Task requirements: Copy out all of the material below word for word, leaving out the pictures.

Records shown:
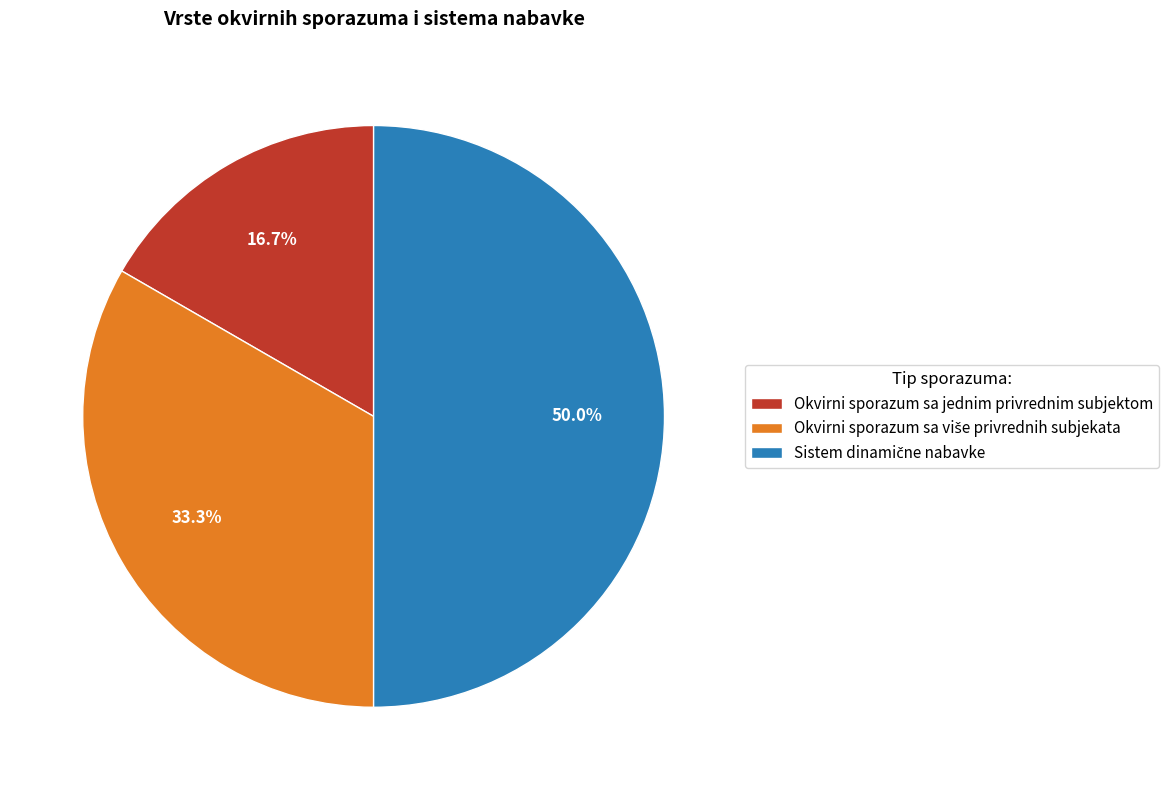

Does Okvirni sporazum sa jednim privrednim subjektom represent more than half of the total?

No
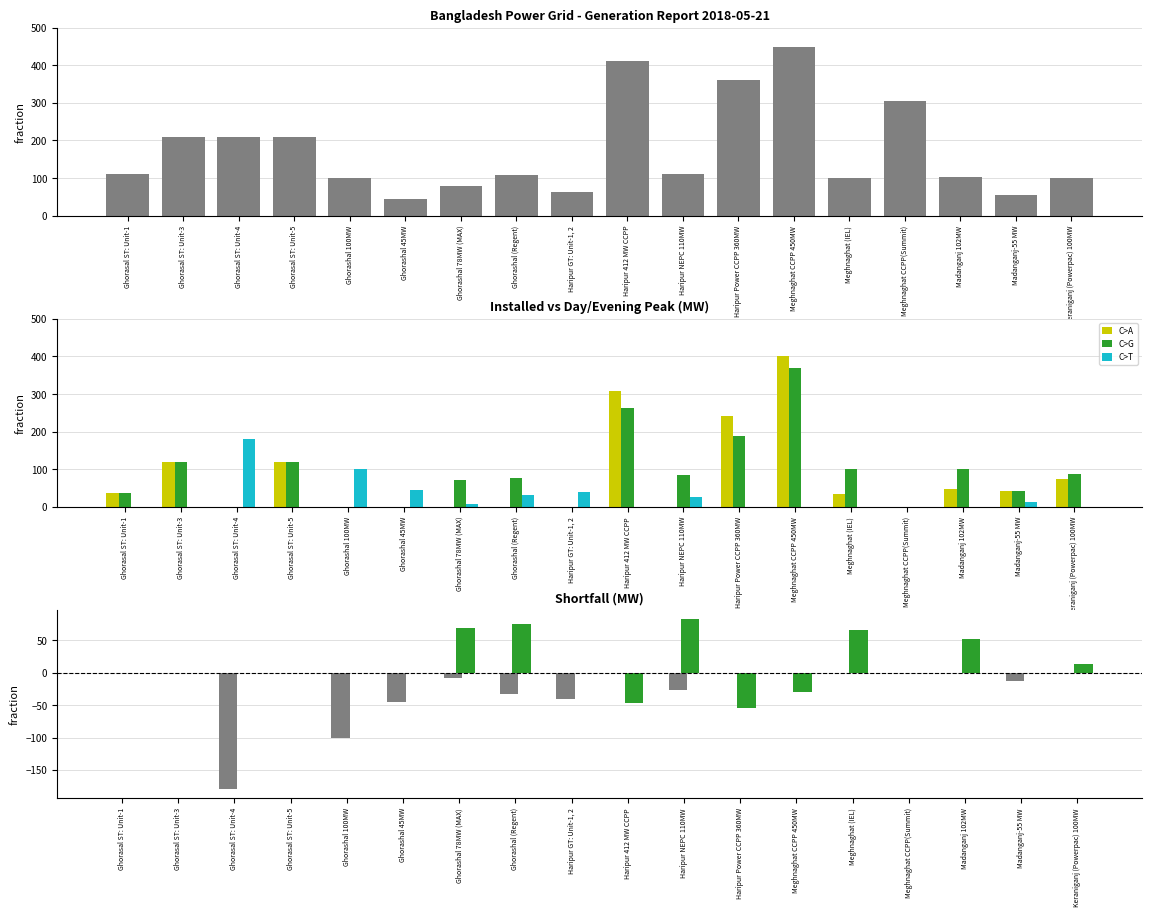

Count the number of data series in this chart.

4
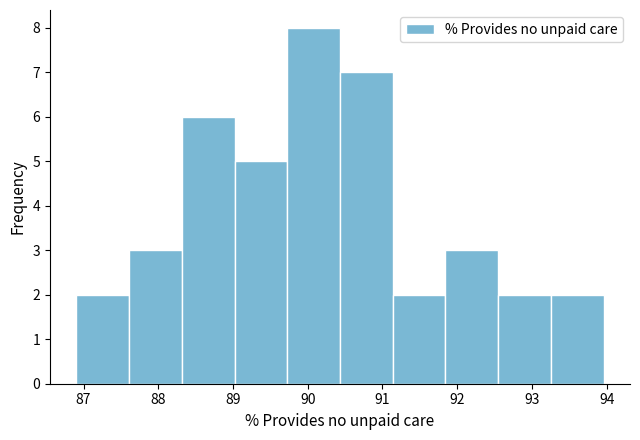

Reading left to right, transcribe this chart: for each bar, give the range it covers on the x-axis and its height. Neither the bar edges nor the heights are printed on the chart, so give them approximately, as read against the axes.

86.9 to 87.6: 2
87.6 to 88.3: 3
88.3 to 89.0: 6
89.0 to 89.7: 5
89.7 to 90.4: 8
90.4 to 91.1: 7
91.1 to 91.8: 2
91.8 to 92.5: 3
92.5 to 93.3: 2
93.3 to 94.0: 2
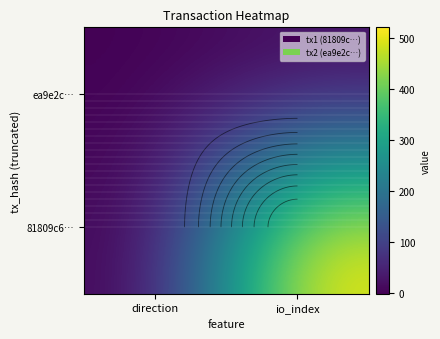

Read the 81809c6… value at io_index, to the nearest 100.

500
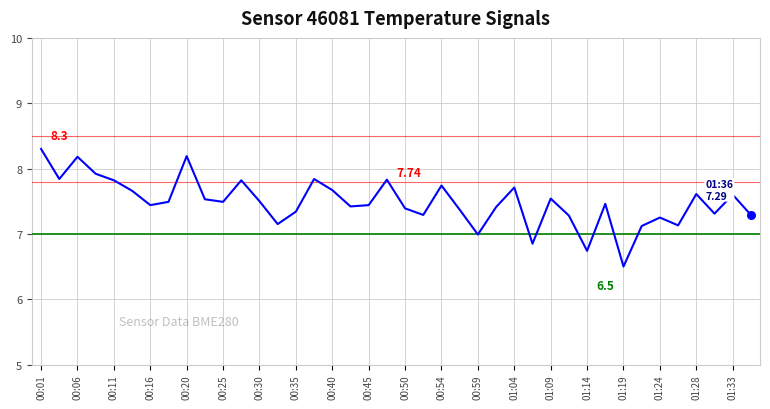

What is the difference between the maximum and minimum values?

1.8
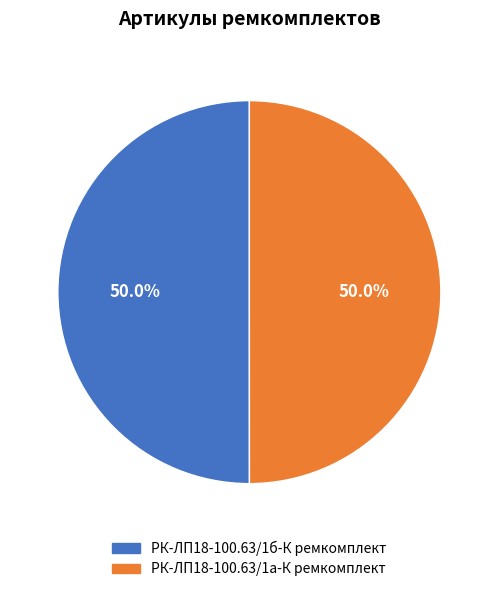

What is the ratio of the value at РК-ЛП18-100.63/1б-К ремкомплект to the value at РК-ЛП18-100.63/1а-К ремкомплект?

1.0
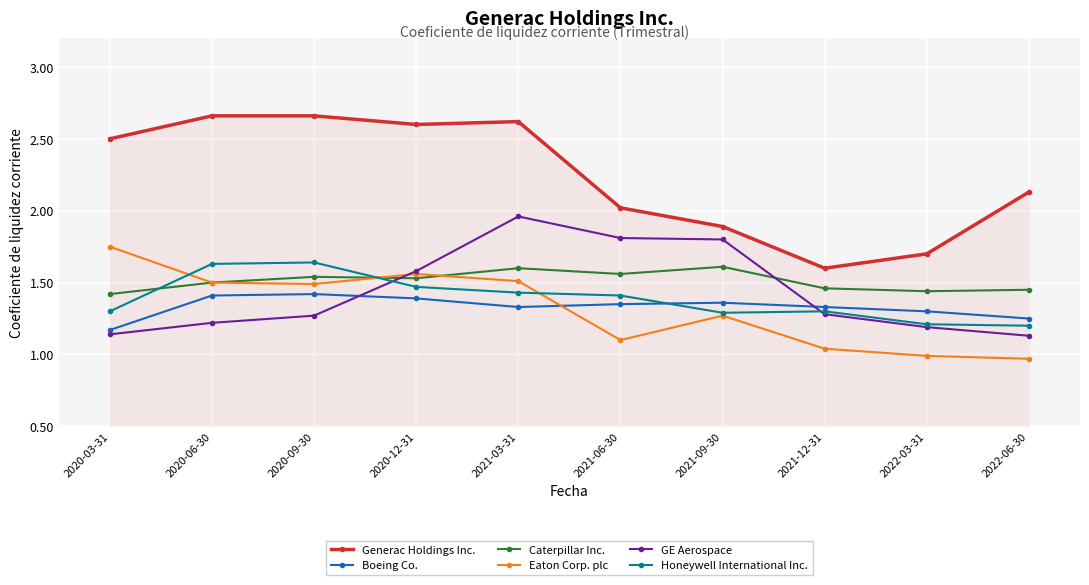

Which series has the largest total across all categories?

Generac Holdings Inc.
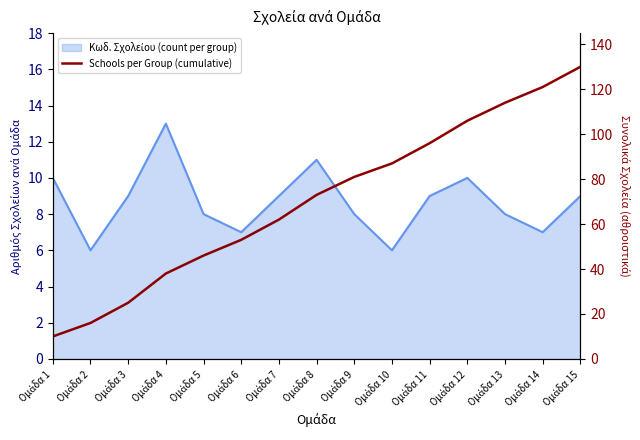

What is the sum of all values?

1058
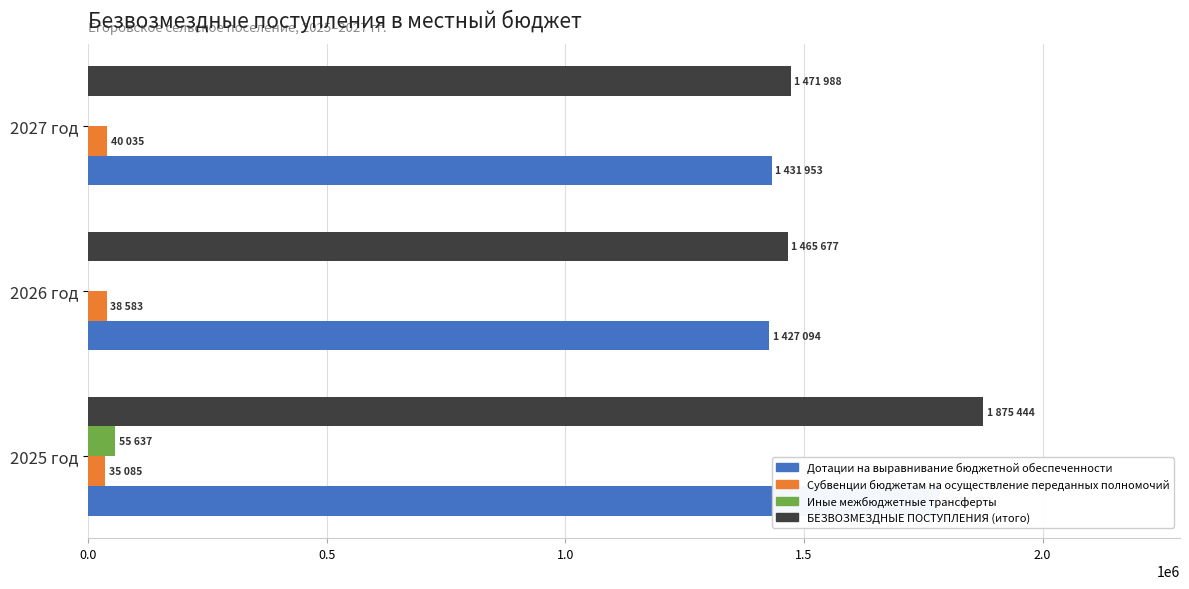

Reading left to right, transcribe all the data shown in this chart.

Дотации на выравнивание бюджетной обеспеченности: 1784722.2	1427094.0	1431952.7
Субвенции бюджетам на осуществление переданных полномочий: 35085.0	38583.0	40035.0
Иные межбюджетные трансферты: 55636.7	0.0	0.0
БЕЗВОЗМЕЗДНЫЕ ПОСТУПЛЕНИЯ (итого): 1875443.9	1465677.0	1471987.7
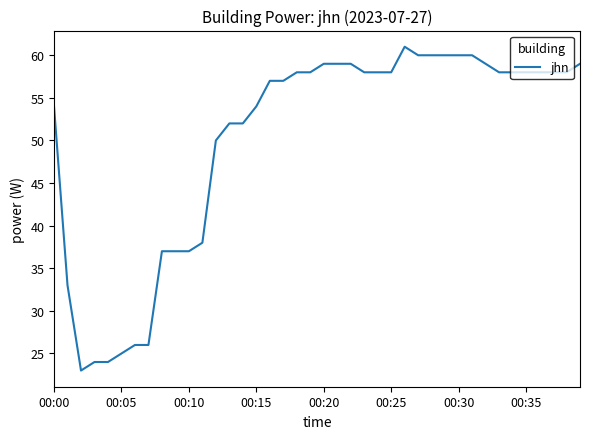

What is the difference between the maximum and minimum values?

38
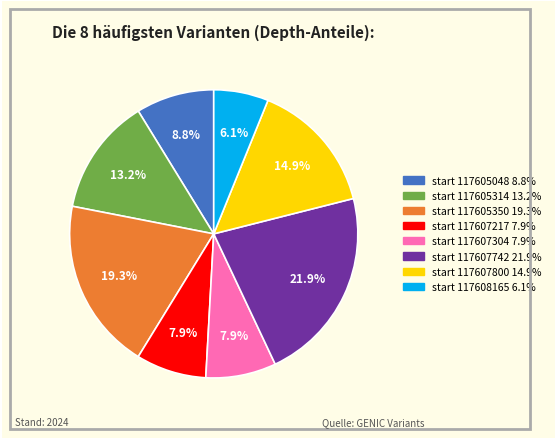

Does any single category account for the majority?

No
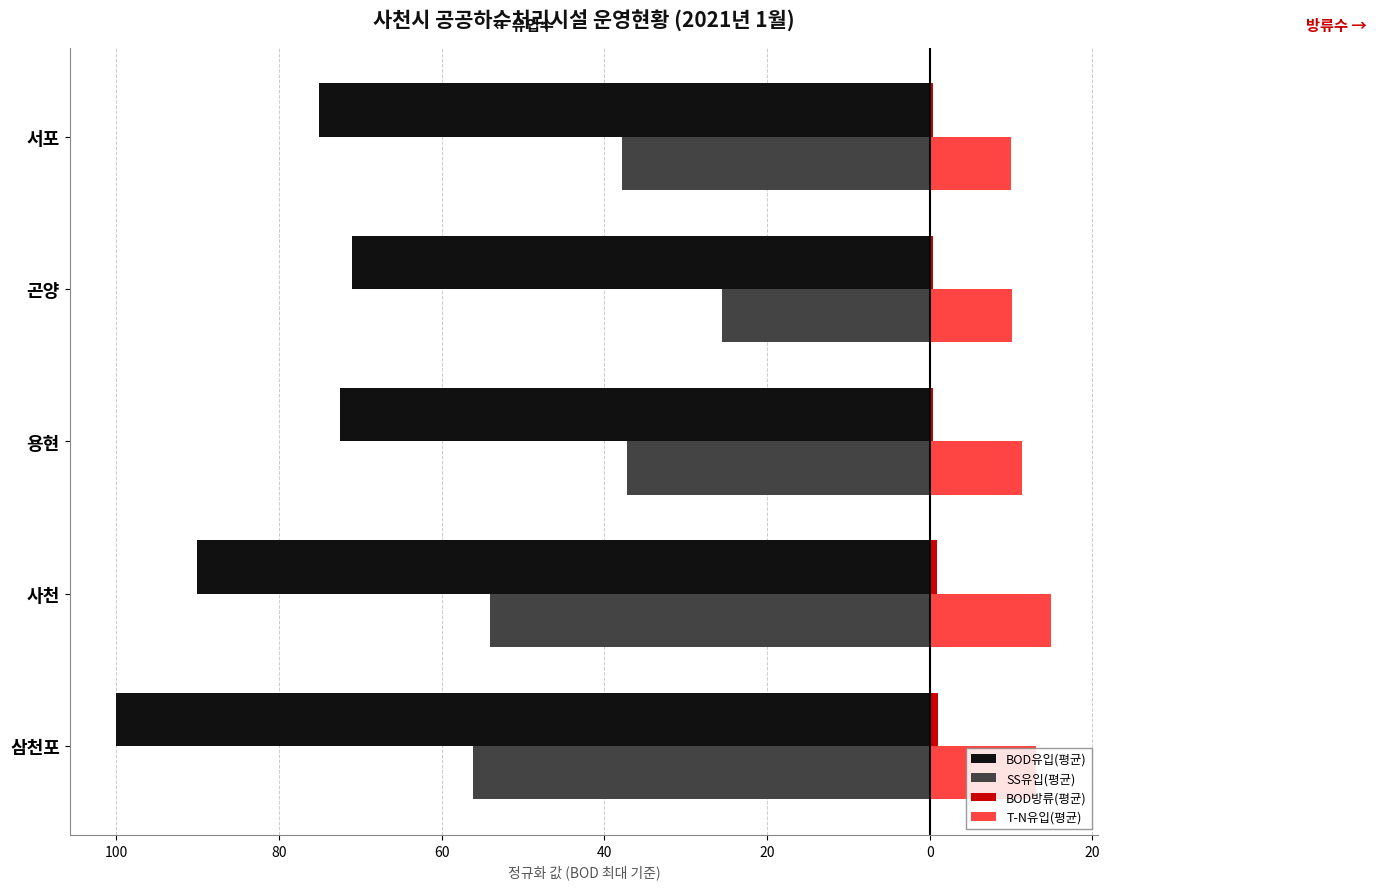

What is the average value of the BOD방류(평균) series?

0.6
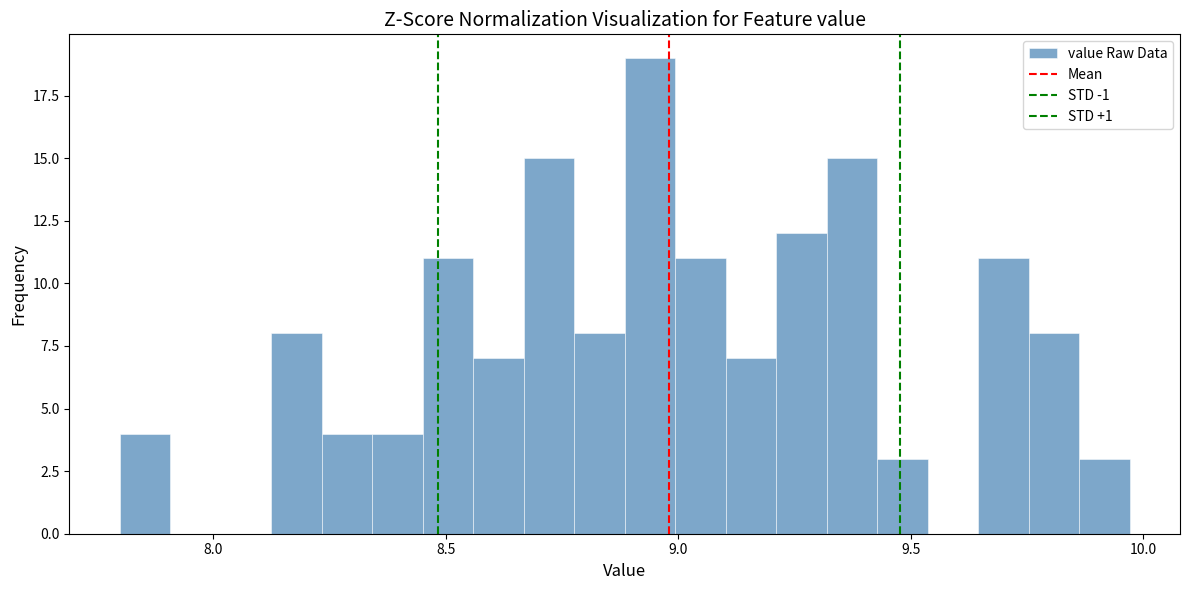

Read against the x-axis, roughly where is the centre of the tallest bar?

8.95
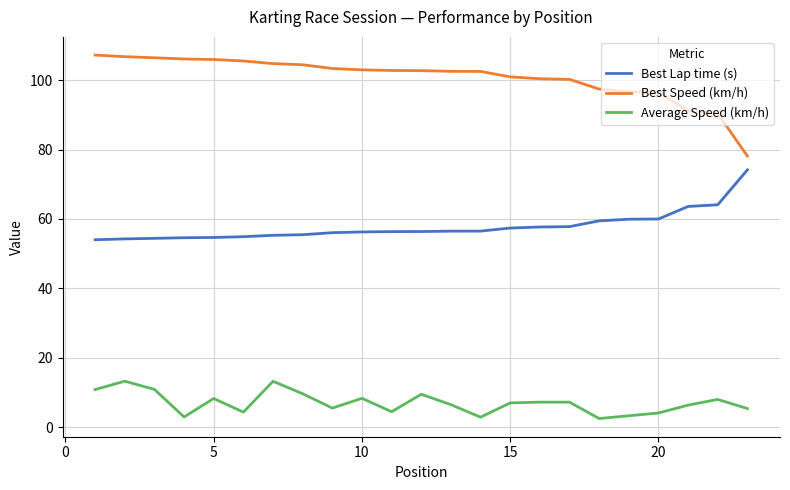

How many values in the Best Speed (km/h) series are below 102?

9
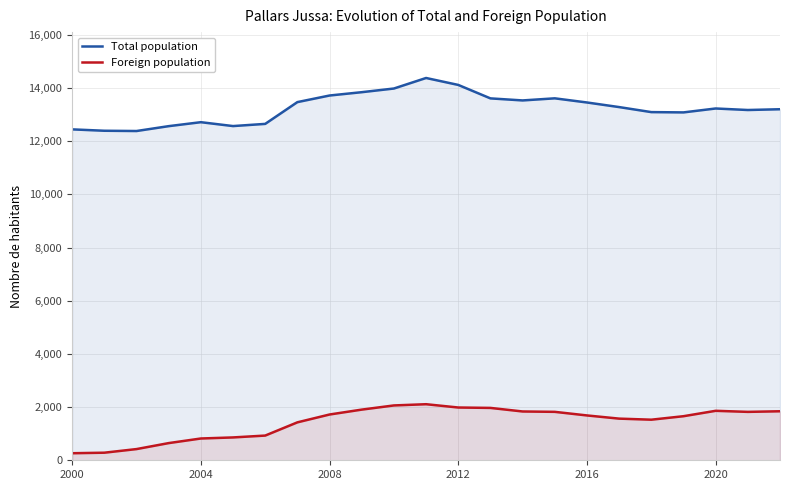

The Total population series shows 12712 at 2004. True or false?

True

Response area:
Does Okvirni sporazum sa jednim privrednim subjektom represent more than half of the total?

No

Count the number of data series in this chart.

4

Reading left to right, transcribe this chart: for each bar, give the range it covers on the x-axis and its height. Neither the bar edges nor the heights are printed on the chart, so give them approximately, as read against the axes.

86.9 to 87.6: 2
87.6 to 88.3: 3
88.3 to 89.0: 6
89.0 to 89.7: 5
89.7 to 90.4: 8
90.4 to 91.1: 7
91.1 to 91.8: 2
91.8 to 92.5: 3
92.5 to 93.3: 2
93.3 to 94.0: 2

Read the 81809c6… value at io_index, to the nearest 100.

500

What is the difference between the maximum and minimum values?

1.8

What is the ratio of the value at РК-ЛП18-100.63/1б-К ремкомплект to the value at РК-ЛП18-100.63/1а-К ремкомплект?

1.0

Which series has the largest total across all categories?

Generac Holdings Inc.

What is the sum of all values?

1058

Reading left to right, transcribe all the data shown in this chart.

Дотации на выравнивание бюджетной обеспеченности: 1784722.2	1427094.0	1431952.7
Субвенции бюджетам на осуществление переданных полномочий: 35085.0	38583.0	40035.0
Иные межбюджетные трансферты: 55636.7	0.0	0.0
БЕЗВОЗМЕЗДНЫЕ ПОСТУПЛЕНИЯ (итого): 1875443.9	1465677.0	1471987.7

What is the difference between the maximum and minimum values?

38

Does any single category account for the majority?

No

What is the average value of the BOD방류(평균) series?

0.6

Read against the x-axis, roughly where is the centre of the tallest bar?

8.95

How many values in the Best Speed (km/h) series are below 102?

9

The Total population series shows 12712 at 2004. True or false?

True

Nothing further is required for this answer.